*Reading passage*
──────

Next, provide detailed, actionable information that will be useful to your customers right now. Inform them of any new policies that your business is adopting at this time to weather the storm and help your customers do the same.
For example, highlight any temporary offerings you are promoting, like an extension to payment deadlines or a free upgrade to a subscription. Make sure to explain how cancellations will be handled. Relay your updated company policy in detail (i.e. if you’ll be giving refunds or offering credits to be used at a later time).
Sales is at its best when helping customers to succeed. Now more than ever your priority should be supporting your customers, not trying to make a sale. The last thing you want to convey is that you’re still trying to hit your quota, make your commission and satisfy your personal needs.
Naturally, standard cold outreach won’t be appropriate at this time. At “time of writing”, there’s a lot of uncertainty, and to reach out with your usual messaging may come across as tone-deaf.
Read the market and stay attuned to social shifts. Everyone is entering uncharted territory so there will be an adjustment period. Timing, as is always the case with cold emails and calls, is crucial.
When a sense of normalcy begins to set in, it’s more appropriate to reach out. Your messaging should be adjusted accordingly, however. Acknowledge that this climate may be the new normal for some time and assure your customers that you’re going to do your best to adapt and continue providing a service.
We are all in this together and you are here to help. Therefore, the best cold emails and calls will be those that truly add value in a time when your prospects need it. Ask yourself what businesses need the most right now. Then follow through with valuable, targeted messaging.

──────

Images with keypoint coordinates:

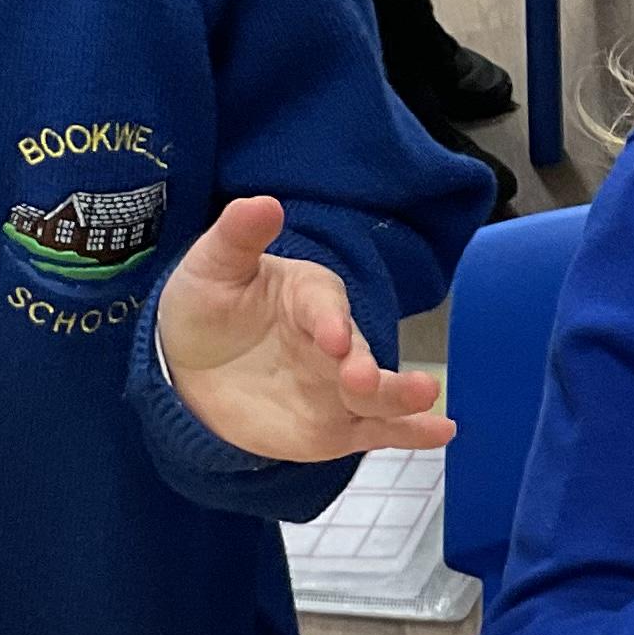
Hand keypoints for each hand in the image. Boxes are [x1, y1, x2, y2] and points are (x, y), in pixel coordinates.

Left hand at [154, 193, 451, 461]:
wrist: (191, 365)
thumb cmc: (207, 306)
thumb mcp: (214, 267)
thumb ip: (239, 237)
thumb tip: (263, 203)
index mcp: (310, 296)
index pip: (324, 306)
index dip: (329, 320)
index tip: (332, 338)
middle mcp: (335, 340)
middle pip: (359, 353)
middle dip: (365, 366)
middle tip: (359, 378)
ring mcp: (338, 386)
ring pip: (377, 394)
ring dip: (400, 395)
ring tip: (426, 395)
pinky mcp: (337, 425)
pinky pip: (378, 431)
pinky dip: (412, 432)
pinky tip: (442, 431)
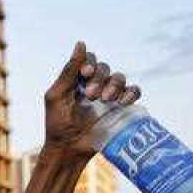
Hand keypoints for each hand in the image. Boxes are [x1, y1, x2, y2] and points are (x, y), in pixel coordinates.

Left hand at [43, 42, 140, 156]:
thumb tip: (81, 43)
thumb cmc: (57, 124)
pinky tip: (123, 101)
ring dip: (114, 85)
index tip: (85, 74)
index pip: (89, 60)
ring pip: (119, 78)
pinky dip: (132, 92)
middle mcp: (94, 86)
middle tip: (91, 95)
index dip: (90, 63)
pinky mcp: (120, 108)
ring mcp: (108, 97)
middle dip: (99, 78)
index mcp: (77, 81)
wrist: (69, 149)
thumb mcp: (58, 96)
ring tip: (106, 99)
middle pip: (104, 68)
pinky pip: (134, 92)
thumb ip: (69, 71)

──────

*Questions to answer*
A. In the passage on customer outreach, what should your priority be now more than ever?
B. From the passage on customer outreach, copy the part that begins with the words "When a sense" and ends with "valuable, targeted messaging.".

*Results*
A. Supporting your customers, not trying to make a sale.

B.
When a sense of normalcy begins to set in, it’s more appropriate to reach out. Your messaging should be adjusted accordingly, however. Acknowledge that this climate may be the new normal for some time and assure your customers that you’re going to do your best to adapt and continue providing a service.
We are all in this together and you are here to help. Therefore, the best cold emails and calls will be those that truly add value in a time when your prospects need it. Ask yourself what businesses need the most right now. Then follow through with valuable, targeted messaging.